• _DATA RECORDS_:
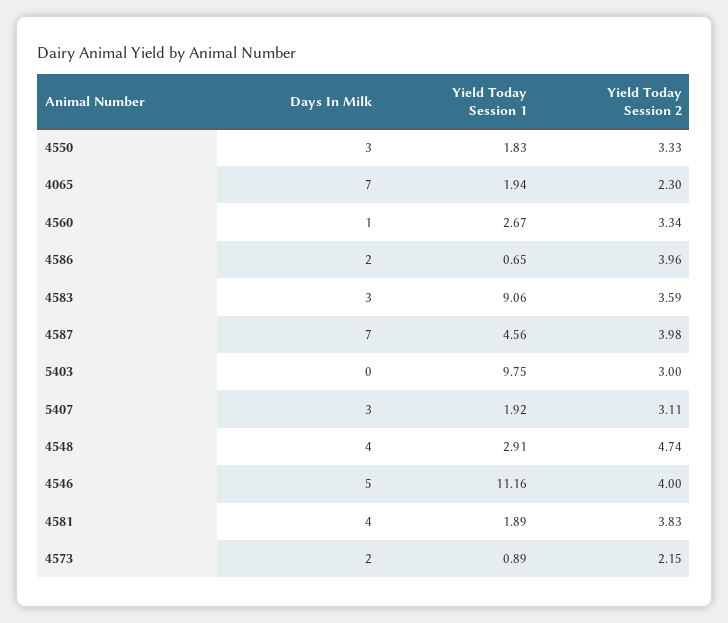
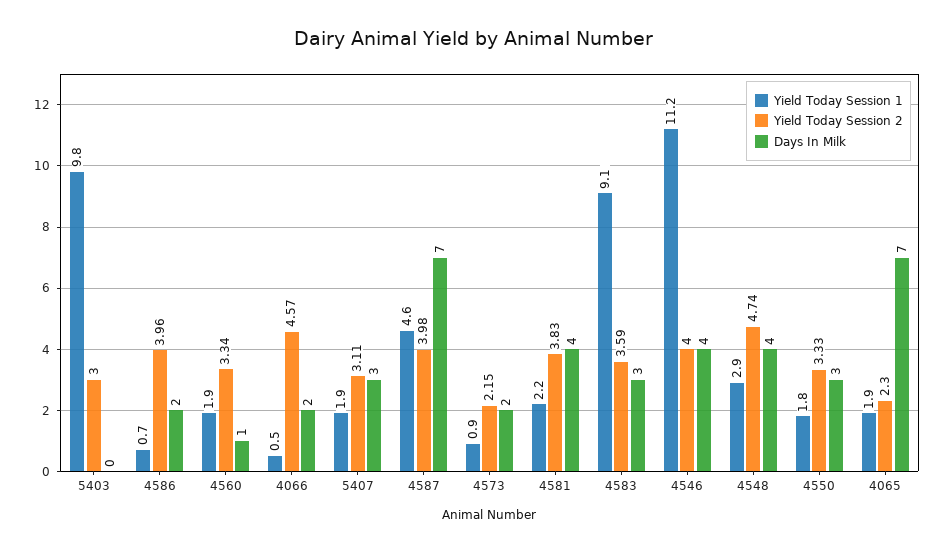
  {
    "Days In Milk": {
      "4550": 3,
      "4065": 7,
      "4560": 1,
      "4586": 2,
      "4583": 3,
      "4587": 7,
      "5403": 0,
      "5407": 3,
      "4548": 4,
-     "4546": 5,
+     "4546": 4,
      "4581": 4,
-     "4573": 2
+     "4573": 2,
+     "4066": 2
    },
    "Yield Today Session 1": {
      "4550": 1.83,
      "4065": 1.94,
-     "4560": 2.67,
+     "4560": 1.9,
      "4586": 0.65,
      "4583": 9.06,
      "4587": 4.56,
      "5403": 9.75,
      "5407": 1.92,
      "4548": 2.91,
      "4546": 11.16,
-     "4581": 1.89,
+     "4581": 2.2,
-     "4573": 0.89
+     "4573": 0.89,
+     "4066": 0.5
    },
    "Yield Today Session 2": {
      "4550": 3.33,
      "4065": 2.3,
      "4560": 3.34,
      "4586": 3.96,
      "4583": 3.59,
      "4587": 3.98,
      "5403": 3,
      "5407": 3.11,
      "4548": 4.74,
      "4546": 4,
      "4581": 3.83,
-     "4573": 2.15
+     "4573": 2.15,
+     "4066": 4.57
    }
  }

• _DIRECTIVE_: Each line that contains the string "Today" should be copied from the data above.

• _TASK OUTPUT_:
    "Yield Today Session 1": {
    "Yield Today Session 2": {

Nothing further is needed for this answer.